Dans la deuxième phase de la campagne, comme les militaires de l’arme le savent avec une note: “En plus des aspects hygiéniques-sancitaires, structurels et d’autorisation, une attention particulière a été accordée à l’obligation pour les gestionnaires d’identification des clients”.

Le B&B dans l’ancien couture

Les dernières interventions du NAS concernent l’enlèvement d’un B&B “installé illégalement au rez-de-chaussée d’une propriété classifiée dans la catégorie cadastrale C3 qui identifie des ateliers et des ateliers dans lesquels les artisans opèrent, fonctionnant et transformant des produits finis en produits finis en produits finis en produits finis être utilisé à la vente “. Dans le cas spécifique, les locaux utilisés pour la réalisation de la chambre d’hôtes, dans le passé, avaient été utilisés comme couture.

La étroite sur l’identification des invités

Au cours de cette période, alors, en raison de l’intensification du phénomène des “baux courts”, mais aussi de “l’évolution de la situation internationale difficile”, ils soulignent, le ministère de l’Intérieur a reconnu la nécessité de mettre en œuvre stricte Mesures “visant à prévenir les risques d’ordre et de sécurité publique par rapport au logement possible de personnes dangereuses EVO liées à des organisations criminelles ou terroristes”. Un étroit concerne également Keybox

À la lumière des problèmes critiques “connectés à la procédure invitée des installations d’hébergement à court terme par transmission informatique des copies des documents et accès à l’hébergement avec code d’ouverture automatisé”.

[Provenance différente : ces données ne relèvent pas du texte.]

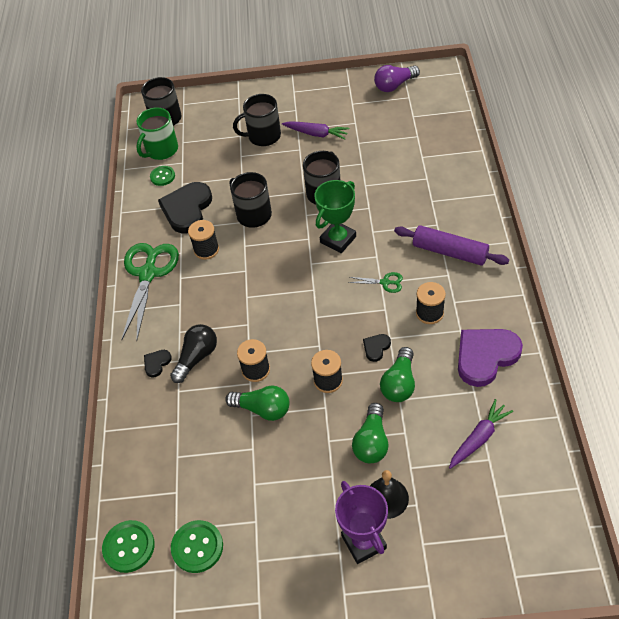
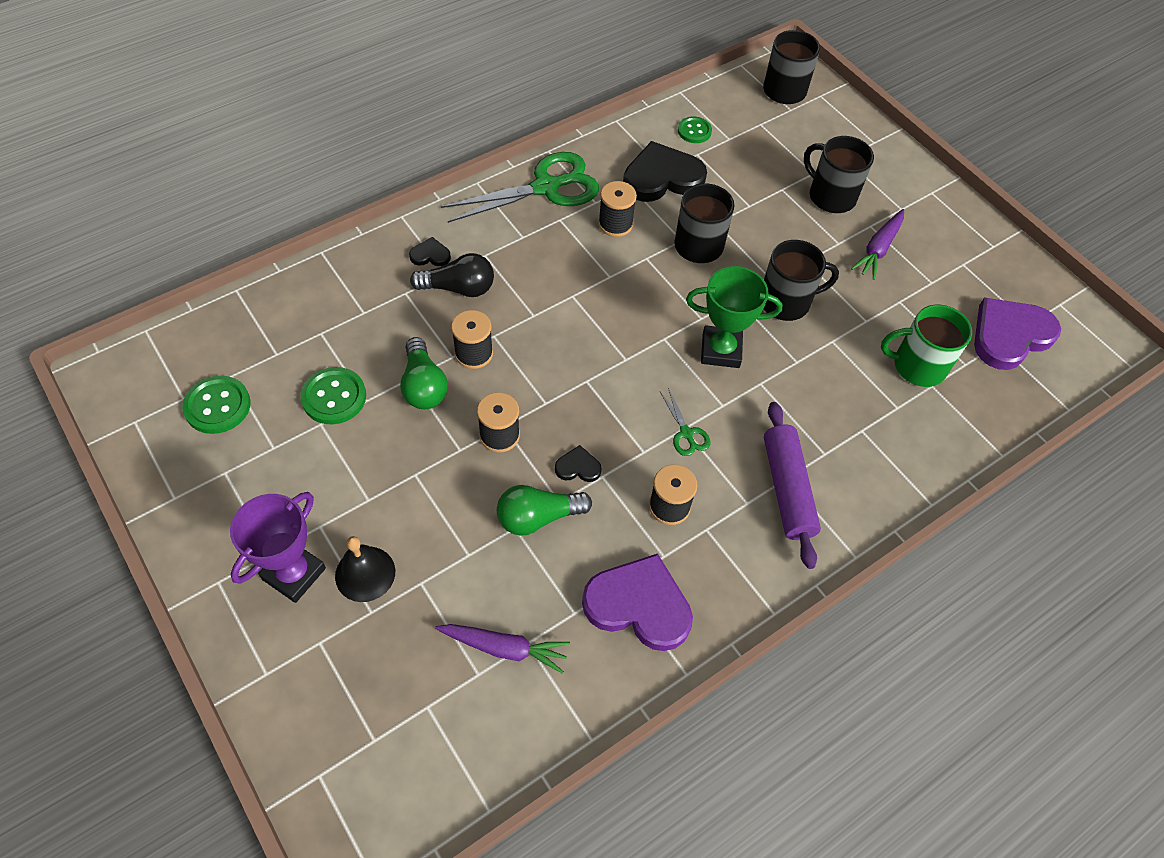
camera: 50 degrees right, 5 degrees up
green button [102,520,155,573] -> green button moved to [301,367,366,424]
green mug [136,108,178,160] -> green mug moved to [881,305,972,387]
purple carrot [282,121,349,140] -> purple carrot turned 45 degrees clockwise [851,209,904,280]
green light bulb [352,403,389,464] -> none
purple light bulb [374,65,420,92] -> none
none -> purple heart [974,297,1061,370]

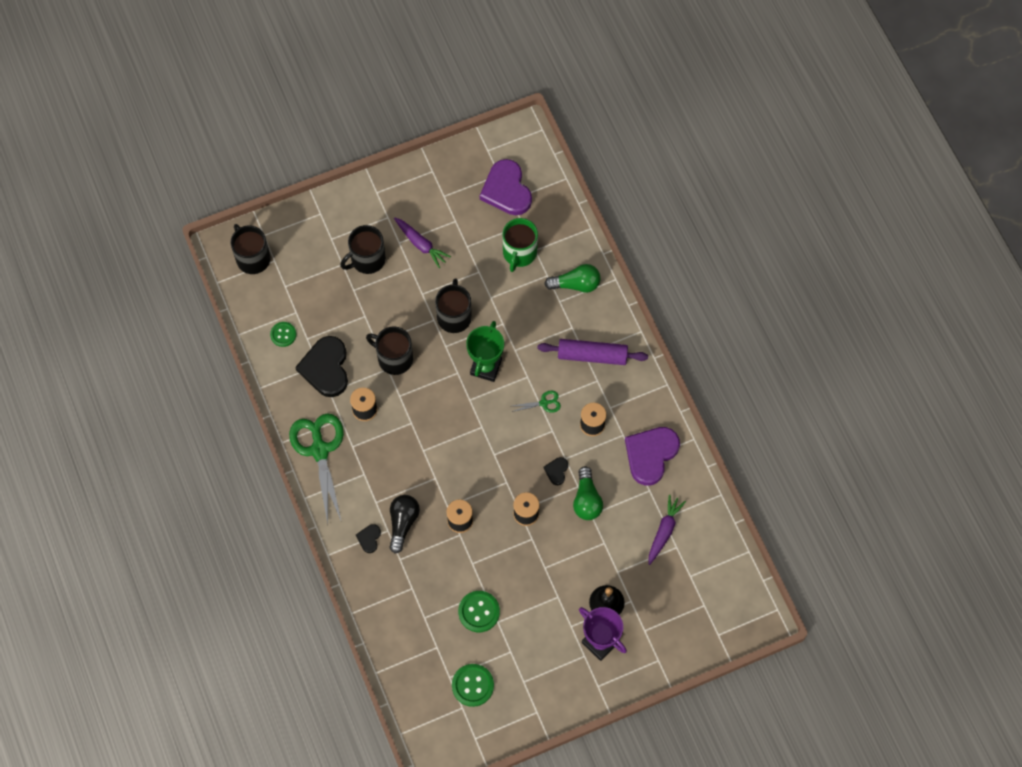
camera: 75 degrees left, 10 degrees up
green light bulb [400,337,448,409] -> green light bulb moved to [544,264,600,293]

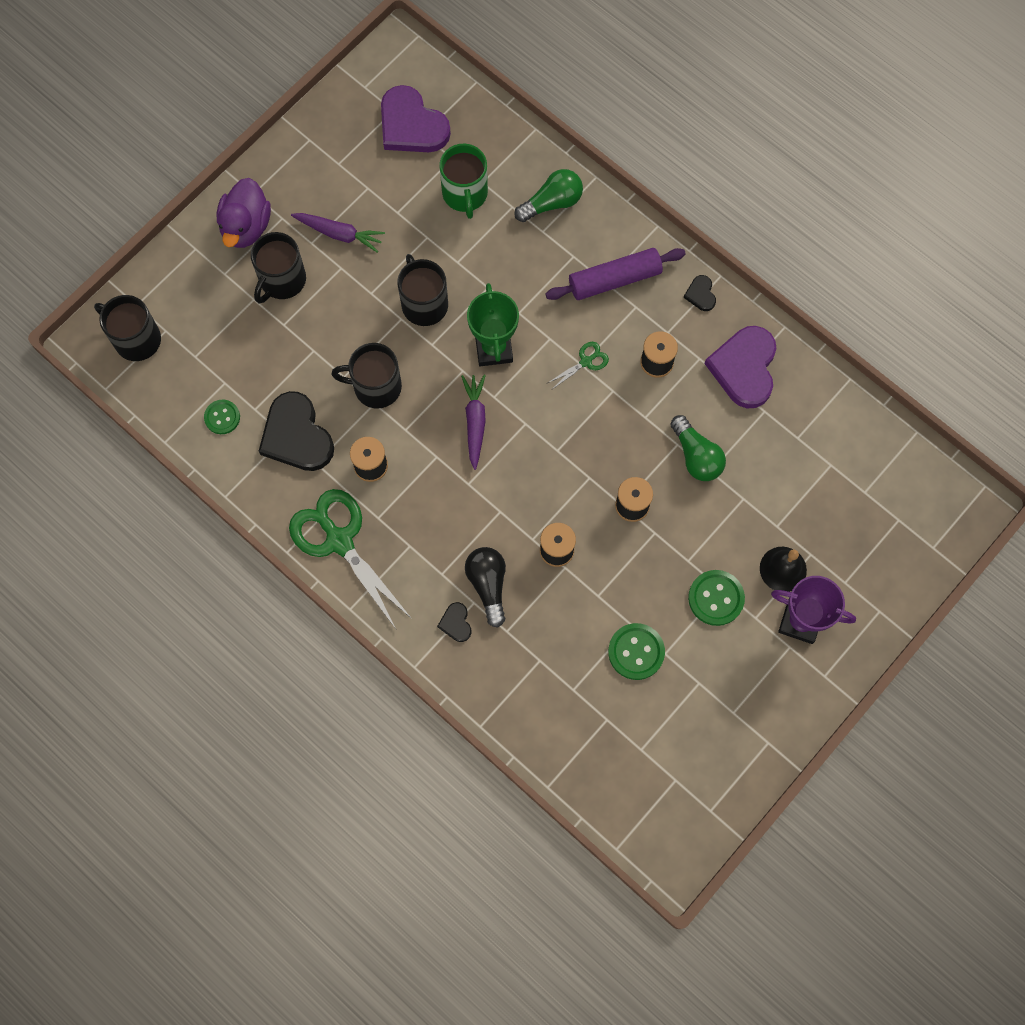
camera: 25 degrees left, 5 degrees up
green button [452,664,494,707] -> green button moved to [688,570,745,626]
black heart [544,457,568,485] -> black heart moved to [683,275,716,311]
purple carrot [649,495,686,565] -> purple carrot moved to [461,375,486,470]
none -> purple duck [217,178,271,248]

Les gestionnaires ont donc “l’obligation de vérifier l’identité des invités par la vérification de Visu de la correspondance entre les personnes hébergées et les documents fournis, la communiquant au siège de la police territorialement compétent”. En cas de non-compliance avec la règle, pour le directeur, il y a un arrêt jusqu’à trois mois ou une amende pouvant aller jusqu’à 206 euros.